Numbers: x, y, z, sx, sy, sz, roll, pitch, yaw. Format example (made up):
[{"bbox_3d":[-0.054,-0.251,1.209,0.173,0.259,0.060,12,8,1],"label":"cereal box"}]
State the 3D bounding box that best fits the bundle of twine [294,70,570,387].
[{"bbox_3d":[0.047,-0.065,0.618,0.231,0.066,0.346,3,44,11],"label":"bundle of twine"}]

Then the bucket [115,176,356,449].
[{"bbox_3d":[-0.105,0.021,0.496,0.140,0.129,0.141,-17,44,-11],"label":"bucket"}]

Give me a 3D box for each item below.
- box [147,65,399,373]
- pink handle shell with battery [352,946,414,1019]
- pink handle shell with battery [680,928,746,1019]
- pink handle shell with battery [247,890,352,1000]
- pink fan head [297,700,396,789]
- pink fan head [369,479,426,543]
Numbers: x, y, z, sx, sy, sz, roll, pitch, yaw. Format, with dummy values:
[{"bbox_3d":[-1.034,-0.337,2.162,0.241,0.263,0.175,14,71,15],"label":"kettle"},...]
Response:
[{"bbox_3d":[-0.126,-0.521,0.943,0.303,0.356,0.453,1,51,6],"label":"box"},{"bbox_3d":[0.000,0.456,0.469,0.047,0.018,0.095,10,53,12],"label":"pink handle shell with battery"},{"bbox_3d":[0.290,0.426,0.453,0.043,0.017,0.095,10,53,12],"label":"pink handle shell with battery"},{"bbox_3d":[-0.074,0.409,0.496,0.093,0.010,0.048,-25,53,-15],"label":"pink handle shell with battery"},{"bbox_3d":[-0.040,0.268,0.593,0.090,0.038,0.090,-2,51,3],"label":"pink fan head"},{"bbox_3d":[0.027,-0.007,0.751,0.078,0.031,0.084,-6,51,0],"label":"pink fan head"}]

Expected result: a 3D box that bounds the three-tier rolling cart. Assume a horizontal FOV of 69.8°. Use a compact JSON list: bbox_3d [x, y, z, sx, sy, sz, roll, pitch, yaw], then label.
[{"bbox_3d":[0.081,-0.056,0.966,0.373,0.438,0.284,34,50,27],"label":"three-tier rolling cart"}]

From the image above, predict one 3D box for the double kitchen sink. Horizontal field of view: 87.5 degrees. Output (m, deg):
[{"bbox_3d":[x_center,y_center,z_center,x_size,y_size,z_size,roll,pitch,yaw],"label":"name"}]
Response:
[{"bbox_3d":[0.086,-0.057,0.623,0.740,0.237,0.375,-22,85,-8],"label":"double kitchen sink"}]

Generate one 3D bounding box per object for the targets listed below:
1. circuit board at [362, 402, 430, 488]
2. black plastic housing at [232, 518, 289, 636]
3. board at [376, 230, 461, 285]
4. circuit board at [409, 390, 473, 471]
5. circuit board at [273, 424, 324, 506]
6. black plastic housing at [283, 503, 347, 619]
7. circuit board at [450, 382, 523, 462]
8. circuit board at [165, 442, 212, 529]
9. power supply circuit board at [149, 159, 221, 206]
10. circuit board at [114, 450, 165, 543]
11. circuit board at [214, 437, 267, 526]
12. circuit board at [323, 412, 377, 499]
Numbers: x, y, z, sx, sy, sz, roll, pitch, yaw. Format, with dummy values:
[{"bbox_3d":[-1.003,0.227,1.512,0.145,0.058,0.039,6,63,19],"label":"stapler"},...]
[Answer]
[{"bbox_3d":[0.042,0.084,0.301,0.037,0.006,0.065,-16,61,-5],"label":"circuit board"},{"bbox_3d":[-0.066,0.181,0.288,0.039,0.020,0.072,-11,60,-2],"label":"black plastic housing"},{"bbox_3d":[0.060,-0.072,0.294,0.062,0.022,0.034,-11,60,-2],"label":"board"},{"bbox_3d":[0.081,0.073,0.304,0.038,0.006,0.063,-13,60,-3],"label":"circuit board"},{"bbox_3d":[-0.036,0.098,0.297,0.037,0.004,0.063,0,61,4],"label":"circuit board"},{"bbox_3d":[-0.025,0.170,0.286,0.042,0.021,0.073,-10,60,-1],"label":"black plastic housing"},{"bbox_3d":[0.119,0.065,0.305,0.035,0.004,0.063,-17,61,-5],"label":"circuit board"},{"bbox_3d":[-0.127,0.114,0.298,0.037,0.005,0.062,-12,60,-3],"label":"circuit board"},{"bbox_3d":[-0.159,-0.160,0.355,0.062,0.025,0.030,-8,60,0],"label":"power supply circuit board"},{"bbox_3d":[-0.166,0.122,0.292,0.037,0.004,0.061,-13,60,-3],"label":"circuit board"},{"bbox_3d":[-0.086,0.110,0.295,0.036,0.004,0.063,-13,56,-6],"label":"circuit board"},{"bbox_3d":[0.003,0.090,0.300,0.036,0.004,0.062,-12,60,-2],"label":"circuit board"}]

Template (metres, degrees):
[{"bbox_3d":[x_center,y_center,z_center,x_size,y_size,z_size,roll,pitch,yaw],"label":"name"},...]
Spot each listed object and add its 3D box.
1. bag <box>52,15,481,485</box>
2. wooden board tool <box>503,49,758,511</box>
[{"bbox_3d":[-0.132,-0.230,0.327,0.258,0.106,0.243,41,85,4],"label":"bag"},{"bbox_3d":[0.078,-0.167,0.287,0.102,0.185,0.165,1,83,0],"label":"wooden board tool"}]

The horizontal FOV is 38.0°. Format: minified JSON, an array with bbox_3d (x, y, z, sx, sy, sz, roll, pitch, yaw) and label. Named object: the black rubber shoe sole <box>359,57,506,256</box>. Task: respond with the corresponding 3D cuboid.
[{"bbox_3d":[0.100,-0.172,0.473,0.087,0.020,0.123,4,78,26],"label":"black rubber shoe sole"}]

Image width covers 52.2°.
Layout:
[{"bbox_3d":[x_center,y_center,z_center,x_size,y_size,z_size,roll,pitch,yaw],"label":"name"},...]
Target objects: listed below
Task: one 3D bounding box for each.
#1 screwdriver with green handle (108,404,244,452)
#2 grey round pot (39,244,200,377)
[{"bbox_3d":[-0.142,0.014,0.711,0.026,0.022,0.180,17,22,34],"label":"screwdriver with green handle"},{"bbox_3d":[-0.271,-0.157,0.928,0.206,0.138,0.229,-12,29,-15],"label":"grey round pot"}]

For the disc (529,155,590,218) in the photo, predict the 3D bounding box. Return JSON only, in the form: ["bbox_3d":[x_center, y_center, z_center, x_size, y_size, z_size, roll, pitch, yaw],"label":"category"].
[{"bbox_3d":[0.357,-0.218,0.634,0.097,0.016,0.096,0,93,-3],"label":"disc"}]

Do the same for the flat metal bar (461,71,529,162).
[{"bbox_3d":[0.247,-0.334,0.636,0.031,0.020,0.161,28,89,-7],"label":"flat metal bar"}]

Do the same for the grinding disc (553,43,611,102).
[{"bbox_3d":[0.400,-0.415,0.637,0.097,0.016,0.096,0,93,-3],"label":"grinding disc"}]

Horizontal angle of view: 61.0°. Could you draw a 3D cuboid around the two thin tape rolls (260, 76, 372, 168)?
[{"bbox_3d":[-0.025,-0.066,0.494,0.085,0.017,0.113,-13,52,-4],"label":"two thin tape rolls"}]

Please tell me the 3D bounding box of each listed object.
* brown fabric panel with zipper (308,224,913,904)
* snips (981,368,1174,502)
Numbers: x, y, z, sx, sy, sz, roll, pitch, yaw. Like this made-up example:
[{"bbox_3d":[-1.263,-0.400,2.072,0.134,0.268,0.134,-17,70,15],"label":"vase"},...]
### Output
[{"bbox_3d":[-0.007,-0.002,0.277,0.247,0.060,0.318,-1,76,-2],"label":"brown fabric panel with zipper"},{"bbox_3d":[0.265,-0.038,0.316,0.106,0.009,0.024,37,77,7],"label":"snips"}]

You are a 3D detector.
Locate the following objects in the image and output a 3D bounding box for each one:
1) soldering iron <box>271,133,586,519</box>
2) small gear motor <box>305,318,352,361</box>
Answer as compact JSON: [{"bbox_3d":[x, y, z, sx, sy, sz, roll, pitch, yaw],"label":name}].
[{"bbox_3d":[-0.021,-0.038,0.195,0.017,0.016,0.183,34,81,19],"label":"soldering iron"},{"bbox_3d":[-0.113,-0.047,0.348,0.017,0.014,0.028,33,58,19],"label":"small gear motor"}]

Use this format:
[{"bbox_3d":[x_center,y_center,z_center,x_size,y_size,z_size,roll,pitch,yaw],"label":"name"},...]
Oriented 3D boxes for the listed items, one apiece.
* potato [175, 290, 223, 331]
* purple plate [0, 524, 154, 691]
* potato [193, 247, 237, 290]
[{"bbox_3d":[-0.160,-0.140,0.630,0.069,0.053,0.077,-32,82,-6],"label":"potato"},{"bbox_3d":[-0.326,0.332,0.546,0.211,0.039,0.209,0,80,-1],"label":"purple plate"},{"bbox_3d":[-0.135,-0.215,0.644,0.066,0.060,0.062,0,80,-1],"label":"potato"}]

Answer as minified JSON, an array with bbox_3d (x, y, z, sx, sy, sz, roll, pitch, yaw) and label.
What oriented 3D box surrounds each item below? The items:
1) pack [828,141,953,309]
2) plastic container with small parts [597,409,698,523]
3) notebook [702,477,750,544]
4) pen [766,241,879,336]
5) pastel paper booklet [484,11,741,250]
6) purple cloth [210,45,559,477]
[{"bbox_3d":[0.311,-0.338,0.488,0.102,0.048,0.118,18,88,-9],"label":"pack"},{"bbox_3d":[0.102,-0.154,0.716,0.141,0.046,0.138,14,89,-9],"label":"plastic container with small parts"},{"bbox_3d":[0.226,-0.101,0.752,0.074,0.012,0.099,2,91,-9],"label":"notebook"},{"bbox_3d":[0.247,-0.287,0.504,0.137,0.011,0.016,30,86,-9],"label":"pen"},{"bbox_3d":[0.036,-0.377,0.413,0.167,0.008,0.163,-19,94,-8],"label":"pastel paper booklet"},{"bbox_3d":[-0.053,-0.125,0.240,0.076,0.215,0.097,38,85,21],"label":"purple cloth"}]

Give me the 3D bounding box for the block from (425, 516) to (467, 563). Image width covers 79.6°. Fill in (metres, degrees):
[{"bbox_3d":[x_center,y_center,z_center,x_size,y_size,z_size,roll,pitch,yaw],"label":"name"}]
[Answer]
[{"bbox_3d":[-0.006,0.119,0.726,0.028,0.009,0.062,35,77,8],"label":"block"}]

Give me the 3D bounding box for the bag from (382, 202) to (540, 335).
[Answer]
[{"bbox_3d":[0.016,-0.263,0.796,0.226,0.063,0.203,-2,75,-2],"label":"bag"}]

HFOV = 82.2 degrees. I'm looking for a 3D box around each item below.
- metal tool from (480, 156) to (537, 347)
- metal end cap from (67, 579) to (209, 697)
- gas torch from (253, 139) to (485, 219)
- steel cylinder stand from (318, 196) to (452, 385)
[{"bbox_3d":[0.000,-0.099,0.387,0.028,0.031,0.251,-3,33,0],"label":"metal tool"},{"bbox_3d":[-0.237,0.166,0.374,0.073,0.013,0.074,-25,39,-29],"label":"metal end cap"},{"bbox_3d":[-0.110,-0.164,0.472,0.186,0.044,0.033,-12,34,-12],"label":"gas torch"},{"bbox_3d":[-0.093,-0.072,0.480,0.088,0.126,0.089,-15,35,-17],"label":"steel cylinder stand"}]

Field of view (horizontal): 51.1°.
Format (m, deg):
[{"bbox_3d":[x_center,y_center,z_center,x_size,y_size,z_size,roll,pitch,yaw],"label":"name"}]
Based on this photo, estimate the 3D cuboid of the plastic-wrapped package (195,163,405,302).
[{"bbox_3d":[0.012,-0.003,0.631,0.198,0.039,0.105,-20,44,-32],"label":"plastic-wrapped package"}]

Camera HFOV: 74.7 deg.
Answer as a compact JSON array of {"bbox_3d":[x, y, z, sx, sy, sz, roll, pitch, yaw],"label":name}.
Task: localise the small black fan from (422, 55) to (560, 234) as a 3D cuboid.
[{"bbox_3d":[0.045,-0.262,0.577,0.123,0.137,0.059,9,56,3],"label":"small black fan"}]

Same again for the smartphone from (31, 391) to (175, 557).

#### [Goal of the exercise]
Would you please copy exactly the part of the entries above that begins at the line containing "3) notebook [702,477,750,544]" and ends at the line containing "- gas torch from (253, 139) to (485, 219)", both lines included?

#### [Answer for the task]
3) notebook [702,477,750,544]
4) pen [766,241,879,336]
5) pastel paper booklet [484,11,741,250]
6) purple cloth [210,45,559,477]
[{"bbox_3d":[0.311,-0.338,0.488,0.102,0.048,0.118,18,88,-9],"label":"pack"},{"bbox_3d":[0.102,-0.154,0.716,0.141,0.046,0.138,14,89,-9],"label":"plastic container with small parts"},{"bbox_3d":[0.226,-0.101,0.752,0.074,0.012,0.099,2,91,-9],"label":"notebook"},{"bbox_3d":[0.247,-0.287,0.504,0.137,0.011,0.016,30,86,-9],"label":"pen"},{"bbox_3d":[0.036,-0.377,0.413,0.167,0.008,0.163,-19,94,-8],"label":"pastel paper booklet"},{"bbox_3d":[-0.053,-0.125,0.240,0.076,0.215,0.097,38,85,21],"label":"purple cloth"}]

Give me the 3D bounding box for the block from (425, 516) to (467, 563). Image width covers 79.6°. Fill in (metres, degrees):
[{"bbox_3d":[x_center,y_center,z_center,x_size,y_size,z_size,roll,pitch,yaw],"label":"name"}]
[Answer]
[{"bbox_3d":[-0.006,0.119,0.726,0.028,0.009,0.062,35,77,8],"label":"block"}]

Give me the 3D bounding box for the bag from (382, 202) to (540, 335).
[Answer]
[{"bbox_3d":[0.016,-0.263,0.796,0.226,0.063,0.203,-2,75,-2],"label":"bag"}]

HFOV = 82.2 degrees. I'm looking for a 3D box around each item below.
- metal tool from (480, 156) to (537, 347)
- metal end cap from (67, 579) to (209, 697)
- gas torch from (253, 139) to (485, 219)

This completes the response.